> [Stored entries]

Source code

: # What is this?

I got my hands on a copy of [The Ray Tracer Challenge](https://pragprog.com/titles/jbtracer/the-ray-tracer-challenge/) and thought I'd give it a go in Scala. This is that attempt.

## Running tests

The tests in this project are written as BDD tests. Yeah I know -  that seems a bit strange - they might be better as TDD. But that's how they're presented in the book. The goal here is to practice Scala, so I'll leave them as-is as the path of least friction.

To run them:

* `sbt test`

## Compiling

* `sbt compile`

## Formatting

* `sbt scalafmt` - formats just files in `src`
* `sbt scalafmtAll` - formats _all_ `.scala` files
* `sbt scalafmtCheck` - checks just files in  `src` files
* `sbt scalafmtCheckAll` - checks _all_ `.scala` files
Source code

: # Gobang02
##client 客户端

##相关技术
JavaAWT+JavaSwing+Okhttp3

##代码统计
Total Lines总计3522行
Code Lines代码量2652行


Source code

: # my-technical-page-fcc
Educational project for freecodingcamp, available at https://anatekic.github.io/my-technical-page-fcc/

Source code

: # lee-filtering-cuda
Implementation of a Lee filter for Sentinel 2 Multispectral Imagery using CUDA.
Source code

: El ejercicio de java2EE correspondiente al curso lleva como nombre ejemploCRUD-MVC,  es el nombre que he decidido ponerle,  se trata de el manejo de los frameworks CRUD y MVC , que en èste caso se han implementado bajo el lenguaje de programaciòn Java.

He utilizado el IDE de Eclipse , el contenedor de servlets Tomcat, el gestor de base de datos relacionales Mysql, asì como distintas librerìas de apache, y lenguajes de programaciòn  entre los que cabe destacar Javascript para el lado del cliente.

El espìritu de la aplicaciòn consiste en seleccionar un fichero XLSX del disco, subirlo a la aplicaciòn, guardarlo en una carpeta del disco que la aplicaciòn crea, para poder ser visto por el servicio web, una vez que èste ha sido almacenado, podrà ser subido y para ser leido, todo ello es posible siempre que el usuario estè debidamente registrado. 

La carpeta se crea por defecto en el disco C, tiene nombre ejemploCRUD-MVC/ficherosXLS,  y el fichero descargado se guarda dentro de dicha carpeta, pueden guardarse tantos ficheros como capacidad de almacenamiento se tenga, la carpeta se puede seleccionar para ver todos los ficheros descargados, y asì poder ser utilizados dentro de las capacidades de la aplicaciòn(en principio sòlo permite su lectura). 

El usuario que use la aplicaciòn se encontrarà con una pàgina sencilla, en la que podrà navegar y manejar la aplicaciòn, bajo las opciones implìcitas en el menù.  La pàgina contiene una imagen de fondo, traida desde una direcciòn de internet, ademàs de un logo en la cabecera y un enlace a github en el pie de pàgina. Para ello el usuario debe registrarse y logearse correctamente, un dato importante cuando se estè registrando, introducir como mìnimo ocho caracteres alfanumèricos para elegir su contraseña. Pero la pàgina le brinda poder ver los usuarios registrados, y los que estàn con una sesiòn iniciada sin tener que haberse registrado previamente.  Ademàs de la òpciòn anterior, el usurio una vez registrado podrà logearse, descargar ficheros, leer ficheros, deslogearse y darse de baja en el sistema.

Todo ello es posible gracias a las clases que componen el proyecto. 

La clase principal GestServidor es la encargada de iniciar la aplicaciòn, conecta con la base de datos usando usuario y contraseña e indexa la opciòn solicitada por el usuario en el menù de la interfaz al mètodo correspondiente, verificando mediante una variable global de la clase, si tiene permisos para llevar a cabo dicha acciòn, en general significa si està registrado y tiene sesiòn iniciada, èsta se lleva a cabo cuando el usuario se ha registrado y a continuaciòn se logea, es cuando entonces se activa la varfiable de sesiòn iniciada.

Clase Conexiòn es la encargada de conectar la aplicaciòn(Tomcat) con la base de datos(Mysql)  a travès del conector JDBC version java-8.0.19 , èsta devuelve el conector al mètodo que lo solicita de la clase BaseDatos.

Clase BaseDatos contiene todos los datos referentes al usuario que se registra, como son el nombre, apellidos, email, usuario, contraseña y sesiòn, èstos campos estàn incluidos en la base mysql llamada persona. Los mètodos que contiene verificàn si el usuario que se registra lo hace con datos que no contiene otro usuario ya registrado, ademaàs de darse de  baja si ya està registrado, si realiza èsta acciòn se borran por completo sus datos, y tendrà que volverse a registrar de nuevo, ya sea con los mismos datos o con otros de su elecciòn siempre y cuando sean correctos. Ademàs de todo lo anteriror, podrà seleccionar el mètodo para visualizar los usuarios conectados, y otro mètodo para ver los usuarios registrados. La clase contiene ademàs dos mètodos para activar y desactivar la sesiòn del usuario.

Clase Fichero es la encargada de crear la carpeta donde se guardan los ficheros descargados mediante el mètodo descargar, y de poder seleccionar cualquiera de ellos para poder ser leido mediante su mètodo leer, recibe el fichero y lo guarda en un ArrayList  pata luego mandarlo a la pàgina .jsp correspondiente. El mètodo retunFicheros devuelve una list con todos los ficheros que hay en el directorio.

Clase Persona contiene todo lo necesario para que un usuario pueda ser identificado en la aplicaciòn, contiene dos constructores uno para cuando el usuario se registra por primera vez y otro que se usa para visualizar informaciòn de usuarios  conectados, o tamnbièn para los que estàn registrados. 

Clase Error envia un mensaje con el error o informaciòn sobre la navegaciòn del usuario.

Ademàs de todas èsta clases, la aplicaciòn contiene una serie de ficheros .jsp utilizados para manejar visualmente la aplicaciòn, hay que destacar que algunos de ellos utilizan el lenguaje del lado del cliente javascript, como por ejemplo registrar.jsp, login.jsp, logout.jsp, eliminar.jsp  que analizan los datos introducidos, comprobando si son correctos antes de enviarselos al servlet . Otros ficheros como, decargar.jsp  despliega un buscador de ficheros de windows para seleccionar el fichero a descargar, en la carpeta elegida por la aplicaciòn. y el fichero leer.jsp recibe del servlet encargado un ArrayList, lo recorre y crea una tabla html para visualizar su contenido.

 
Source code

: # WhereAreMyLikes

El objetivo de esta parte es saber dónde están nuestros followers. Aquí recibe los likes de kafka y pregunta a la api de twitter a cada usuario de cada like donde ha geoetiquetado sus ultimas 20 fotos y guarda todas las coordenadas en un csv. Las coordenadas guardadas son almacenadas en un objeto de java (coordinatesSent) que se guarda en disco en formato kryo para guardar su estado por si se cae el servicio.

> [What is being asked] Pull together all lines from the data that mention the word "project".

> [Exercise answer]
The tests in this project are written as BDD tests. Yeah I know -  that seems a bit strange - they might be better as TDD. But that's how they're presented in the book. The goal here is to practice Scala, so I'll leave them as-is as the path of least friction.
Educational project for freecodingcamp, available at https://anatekic.github.io/my-technical-page-fcc/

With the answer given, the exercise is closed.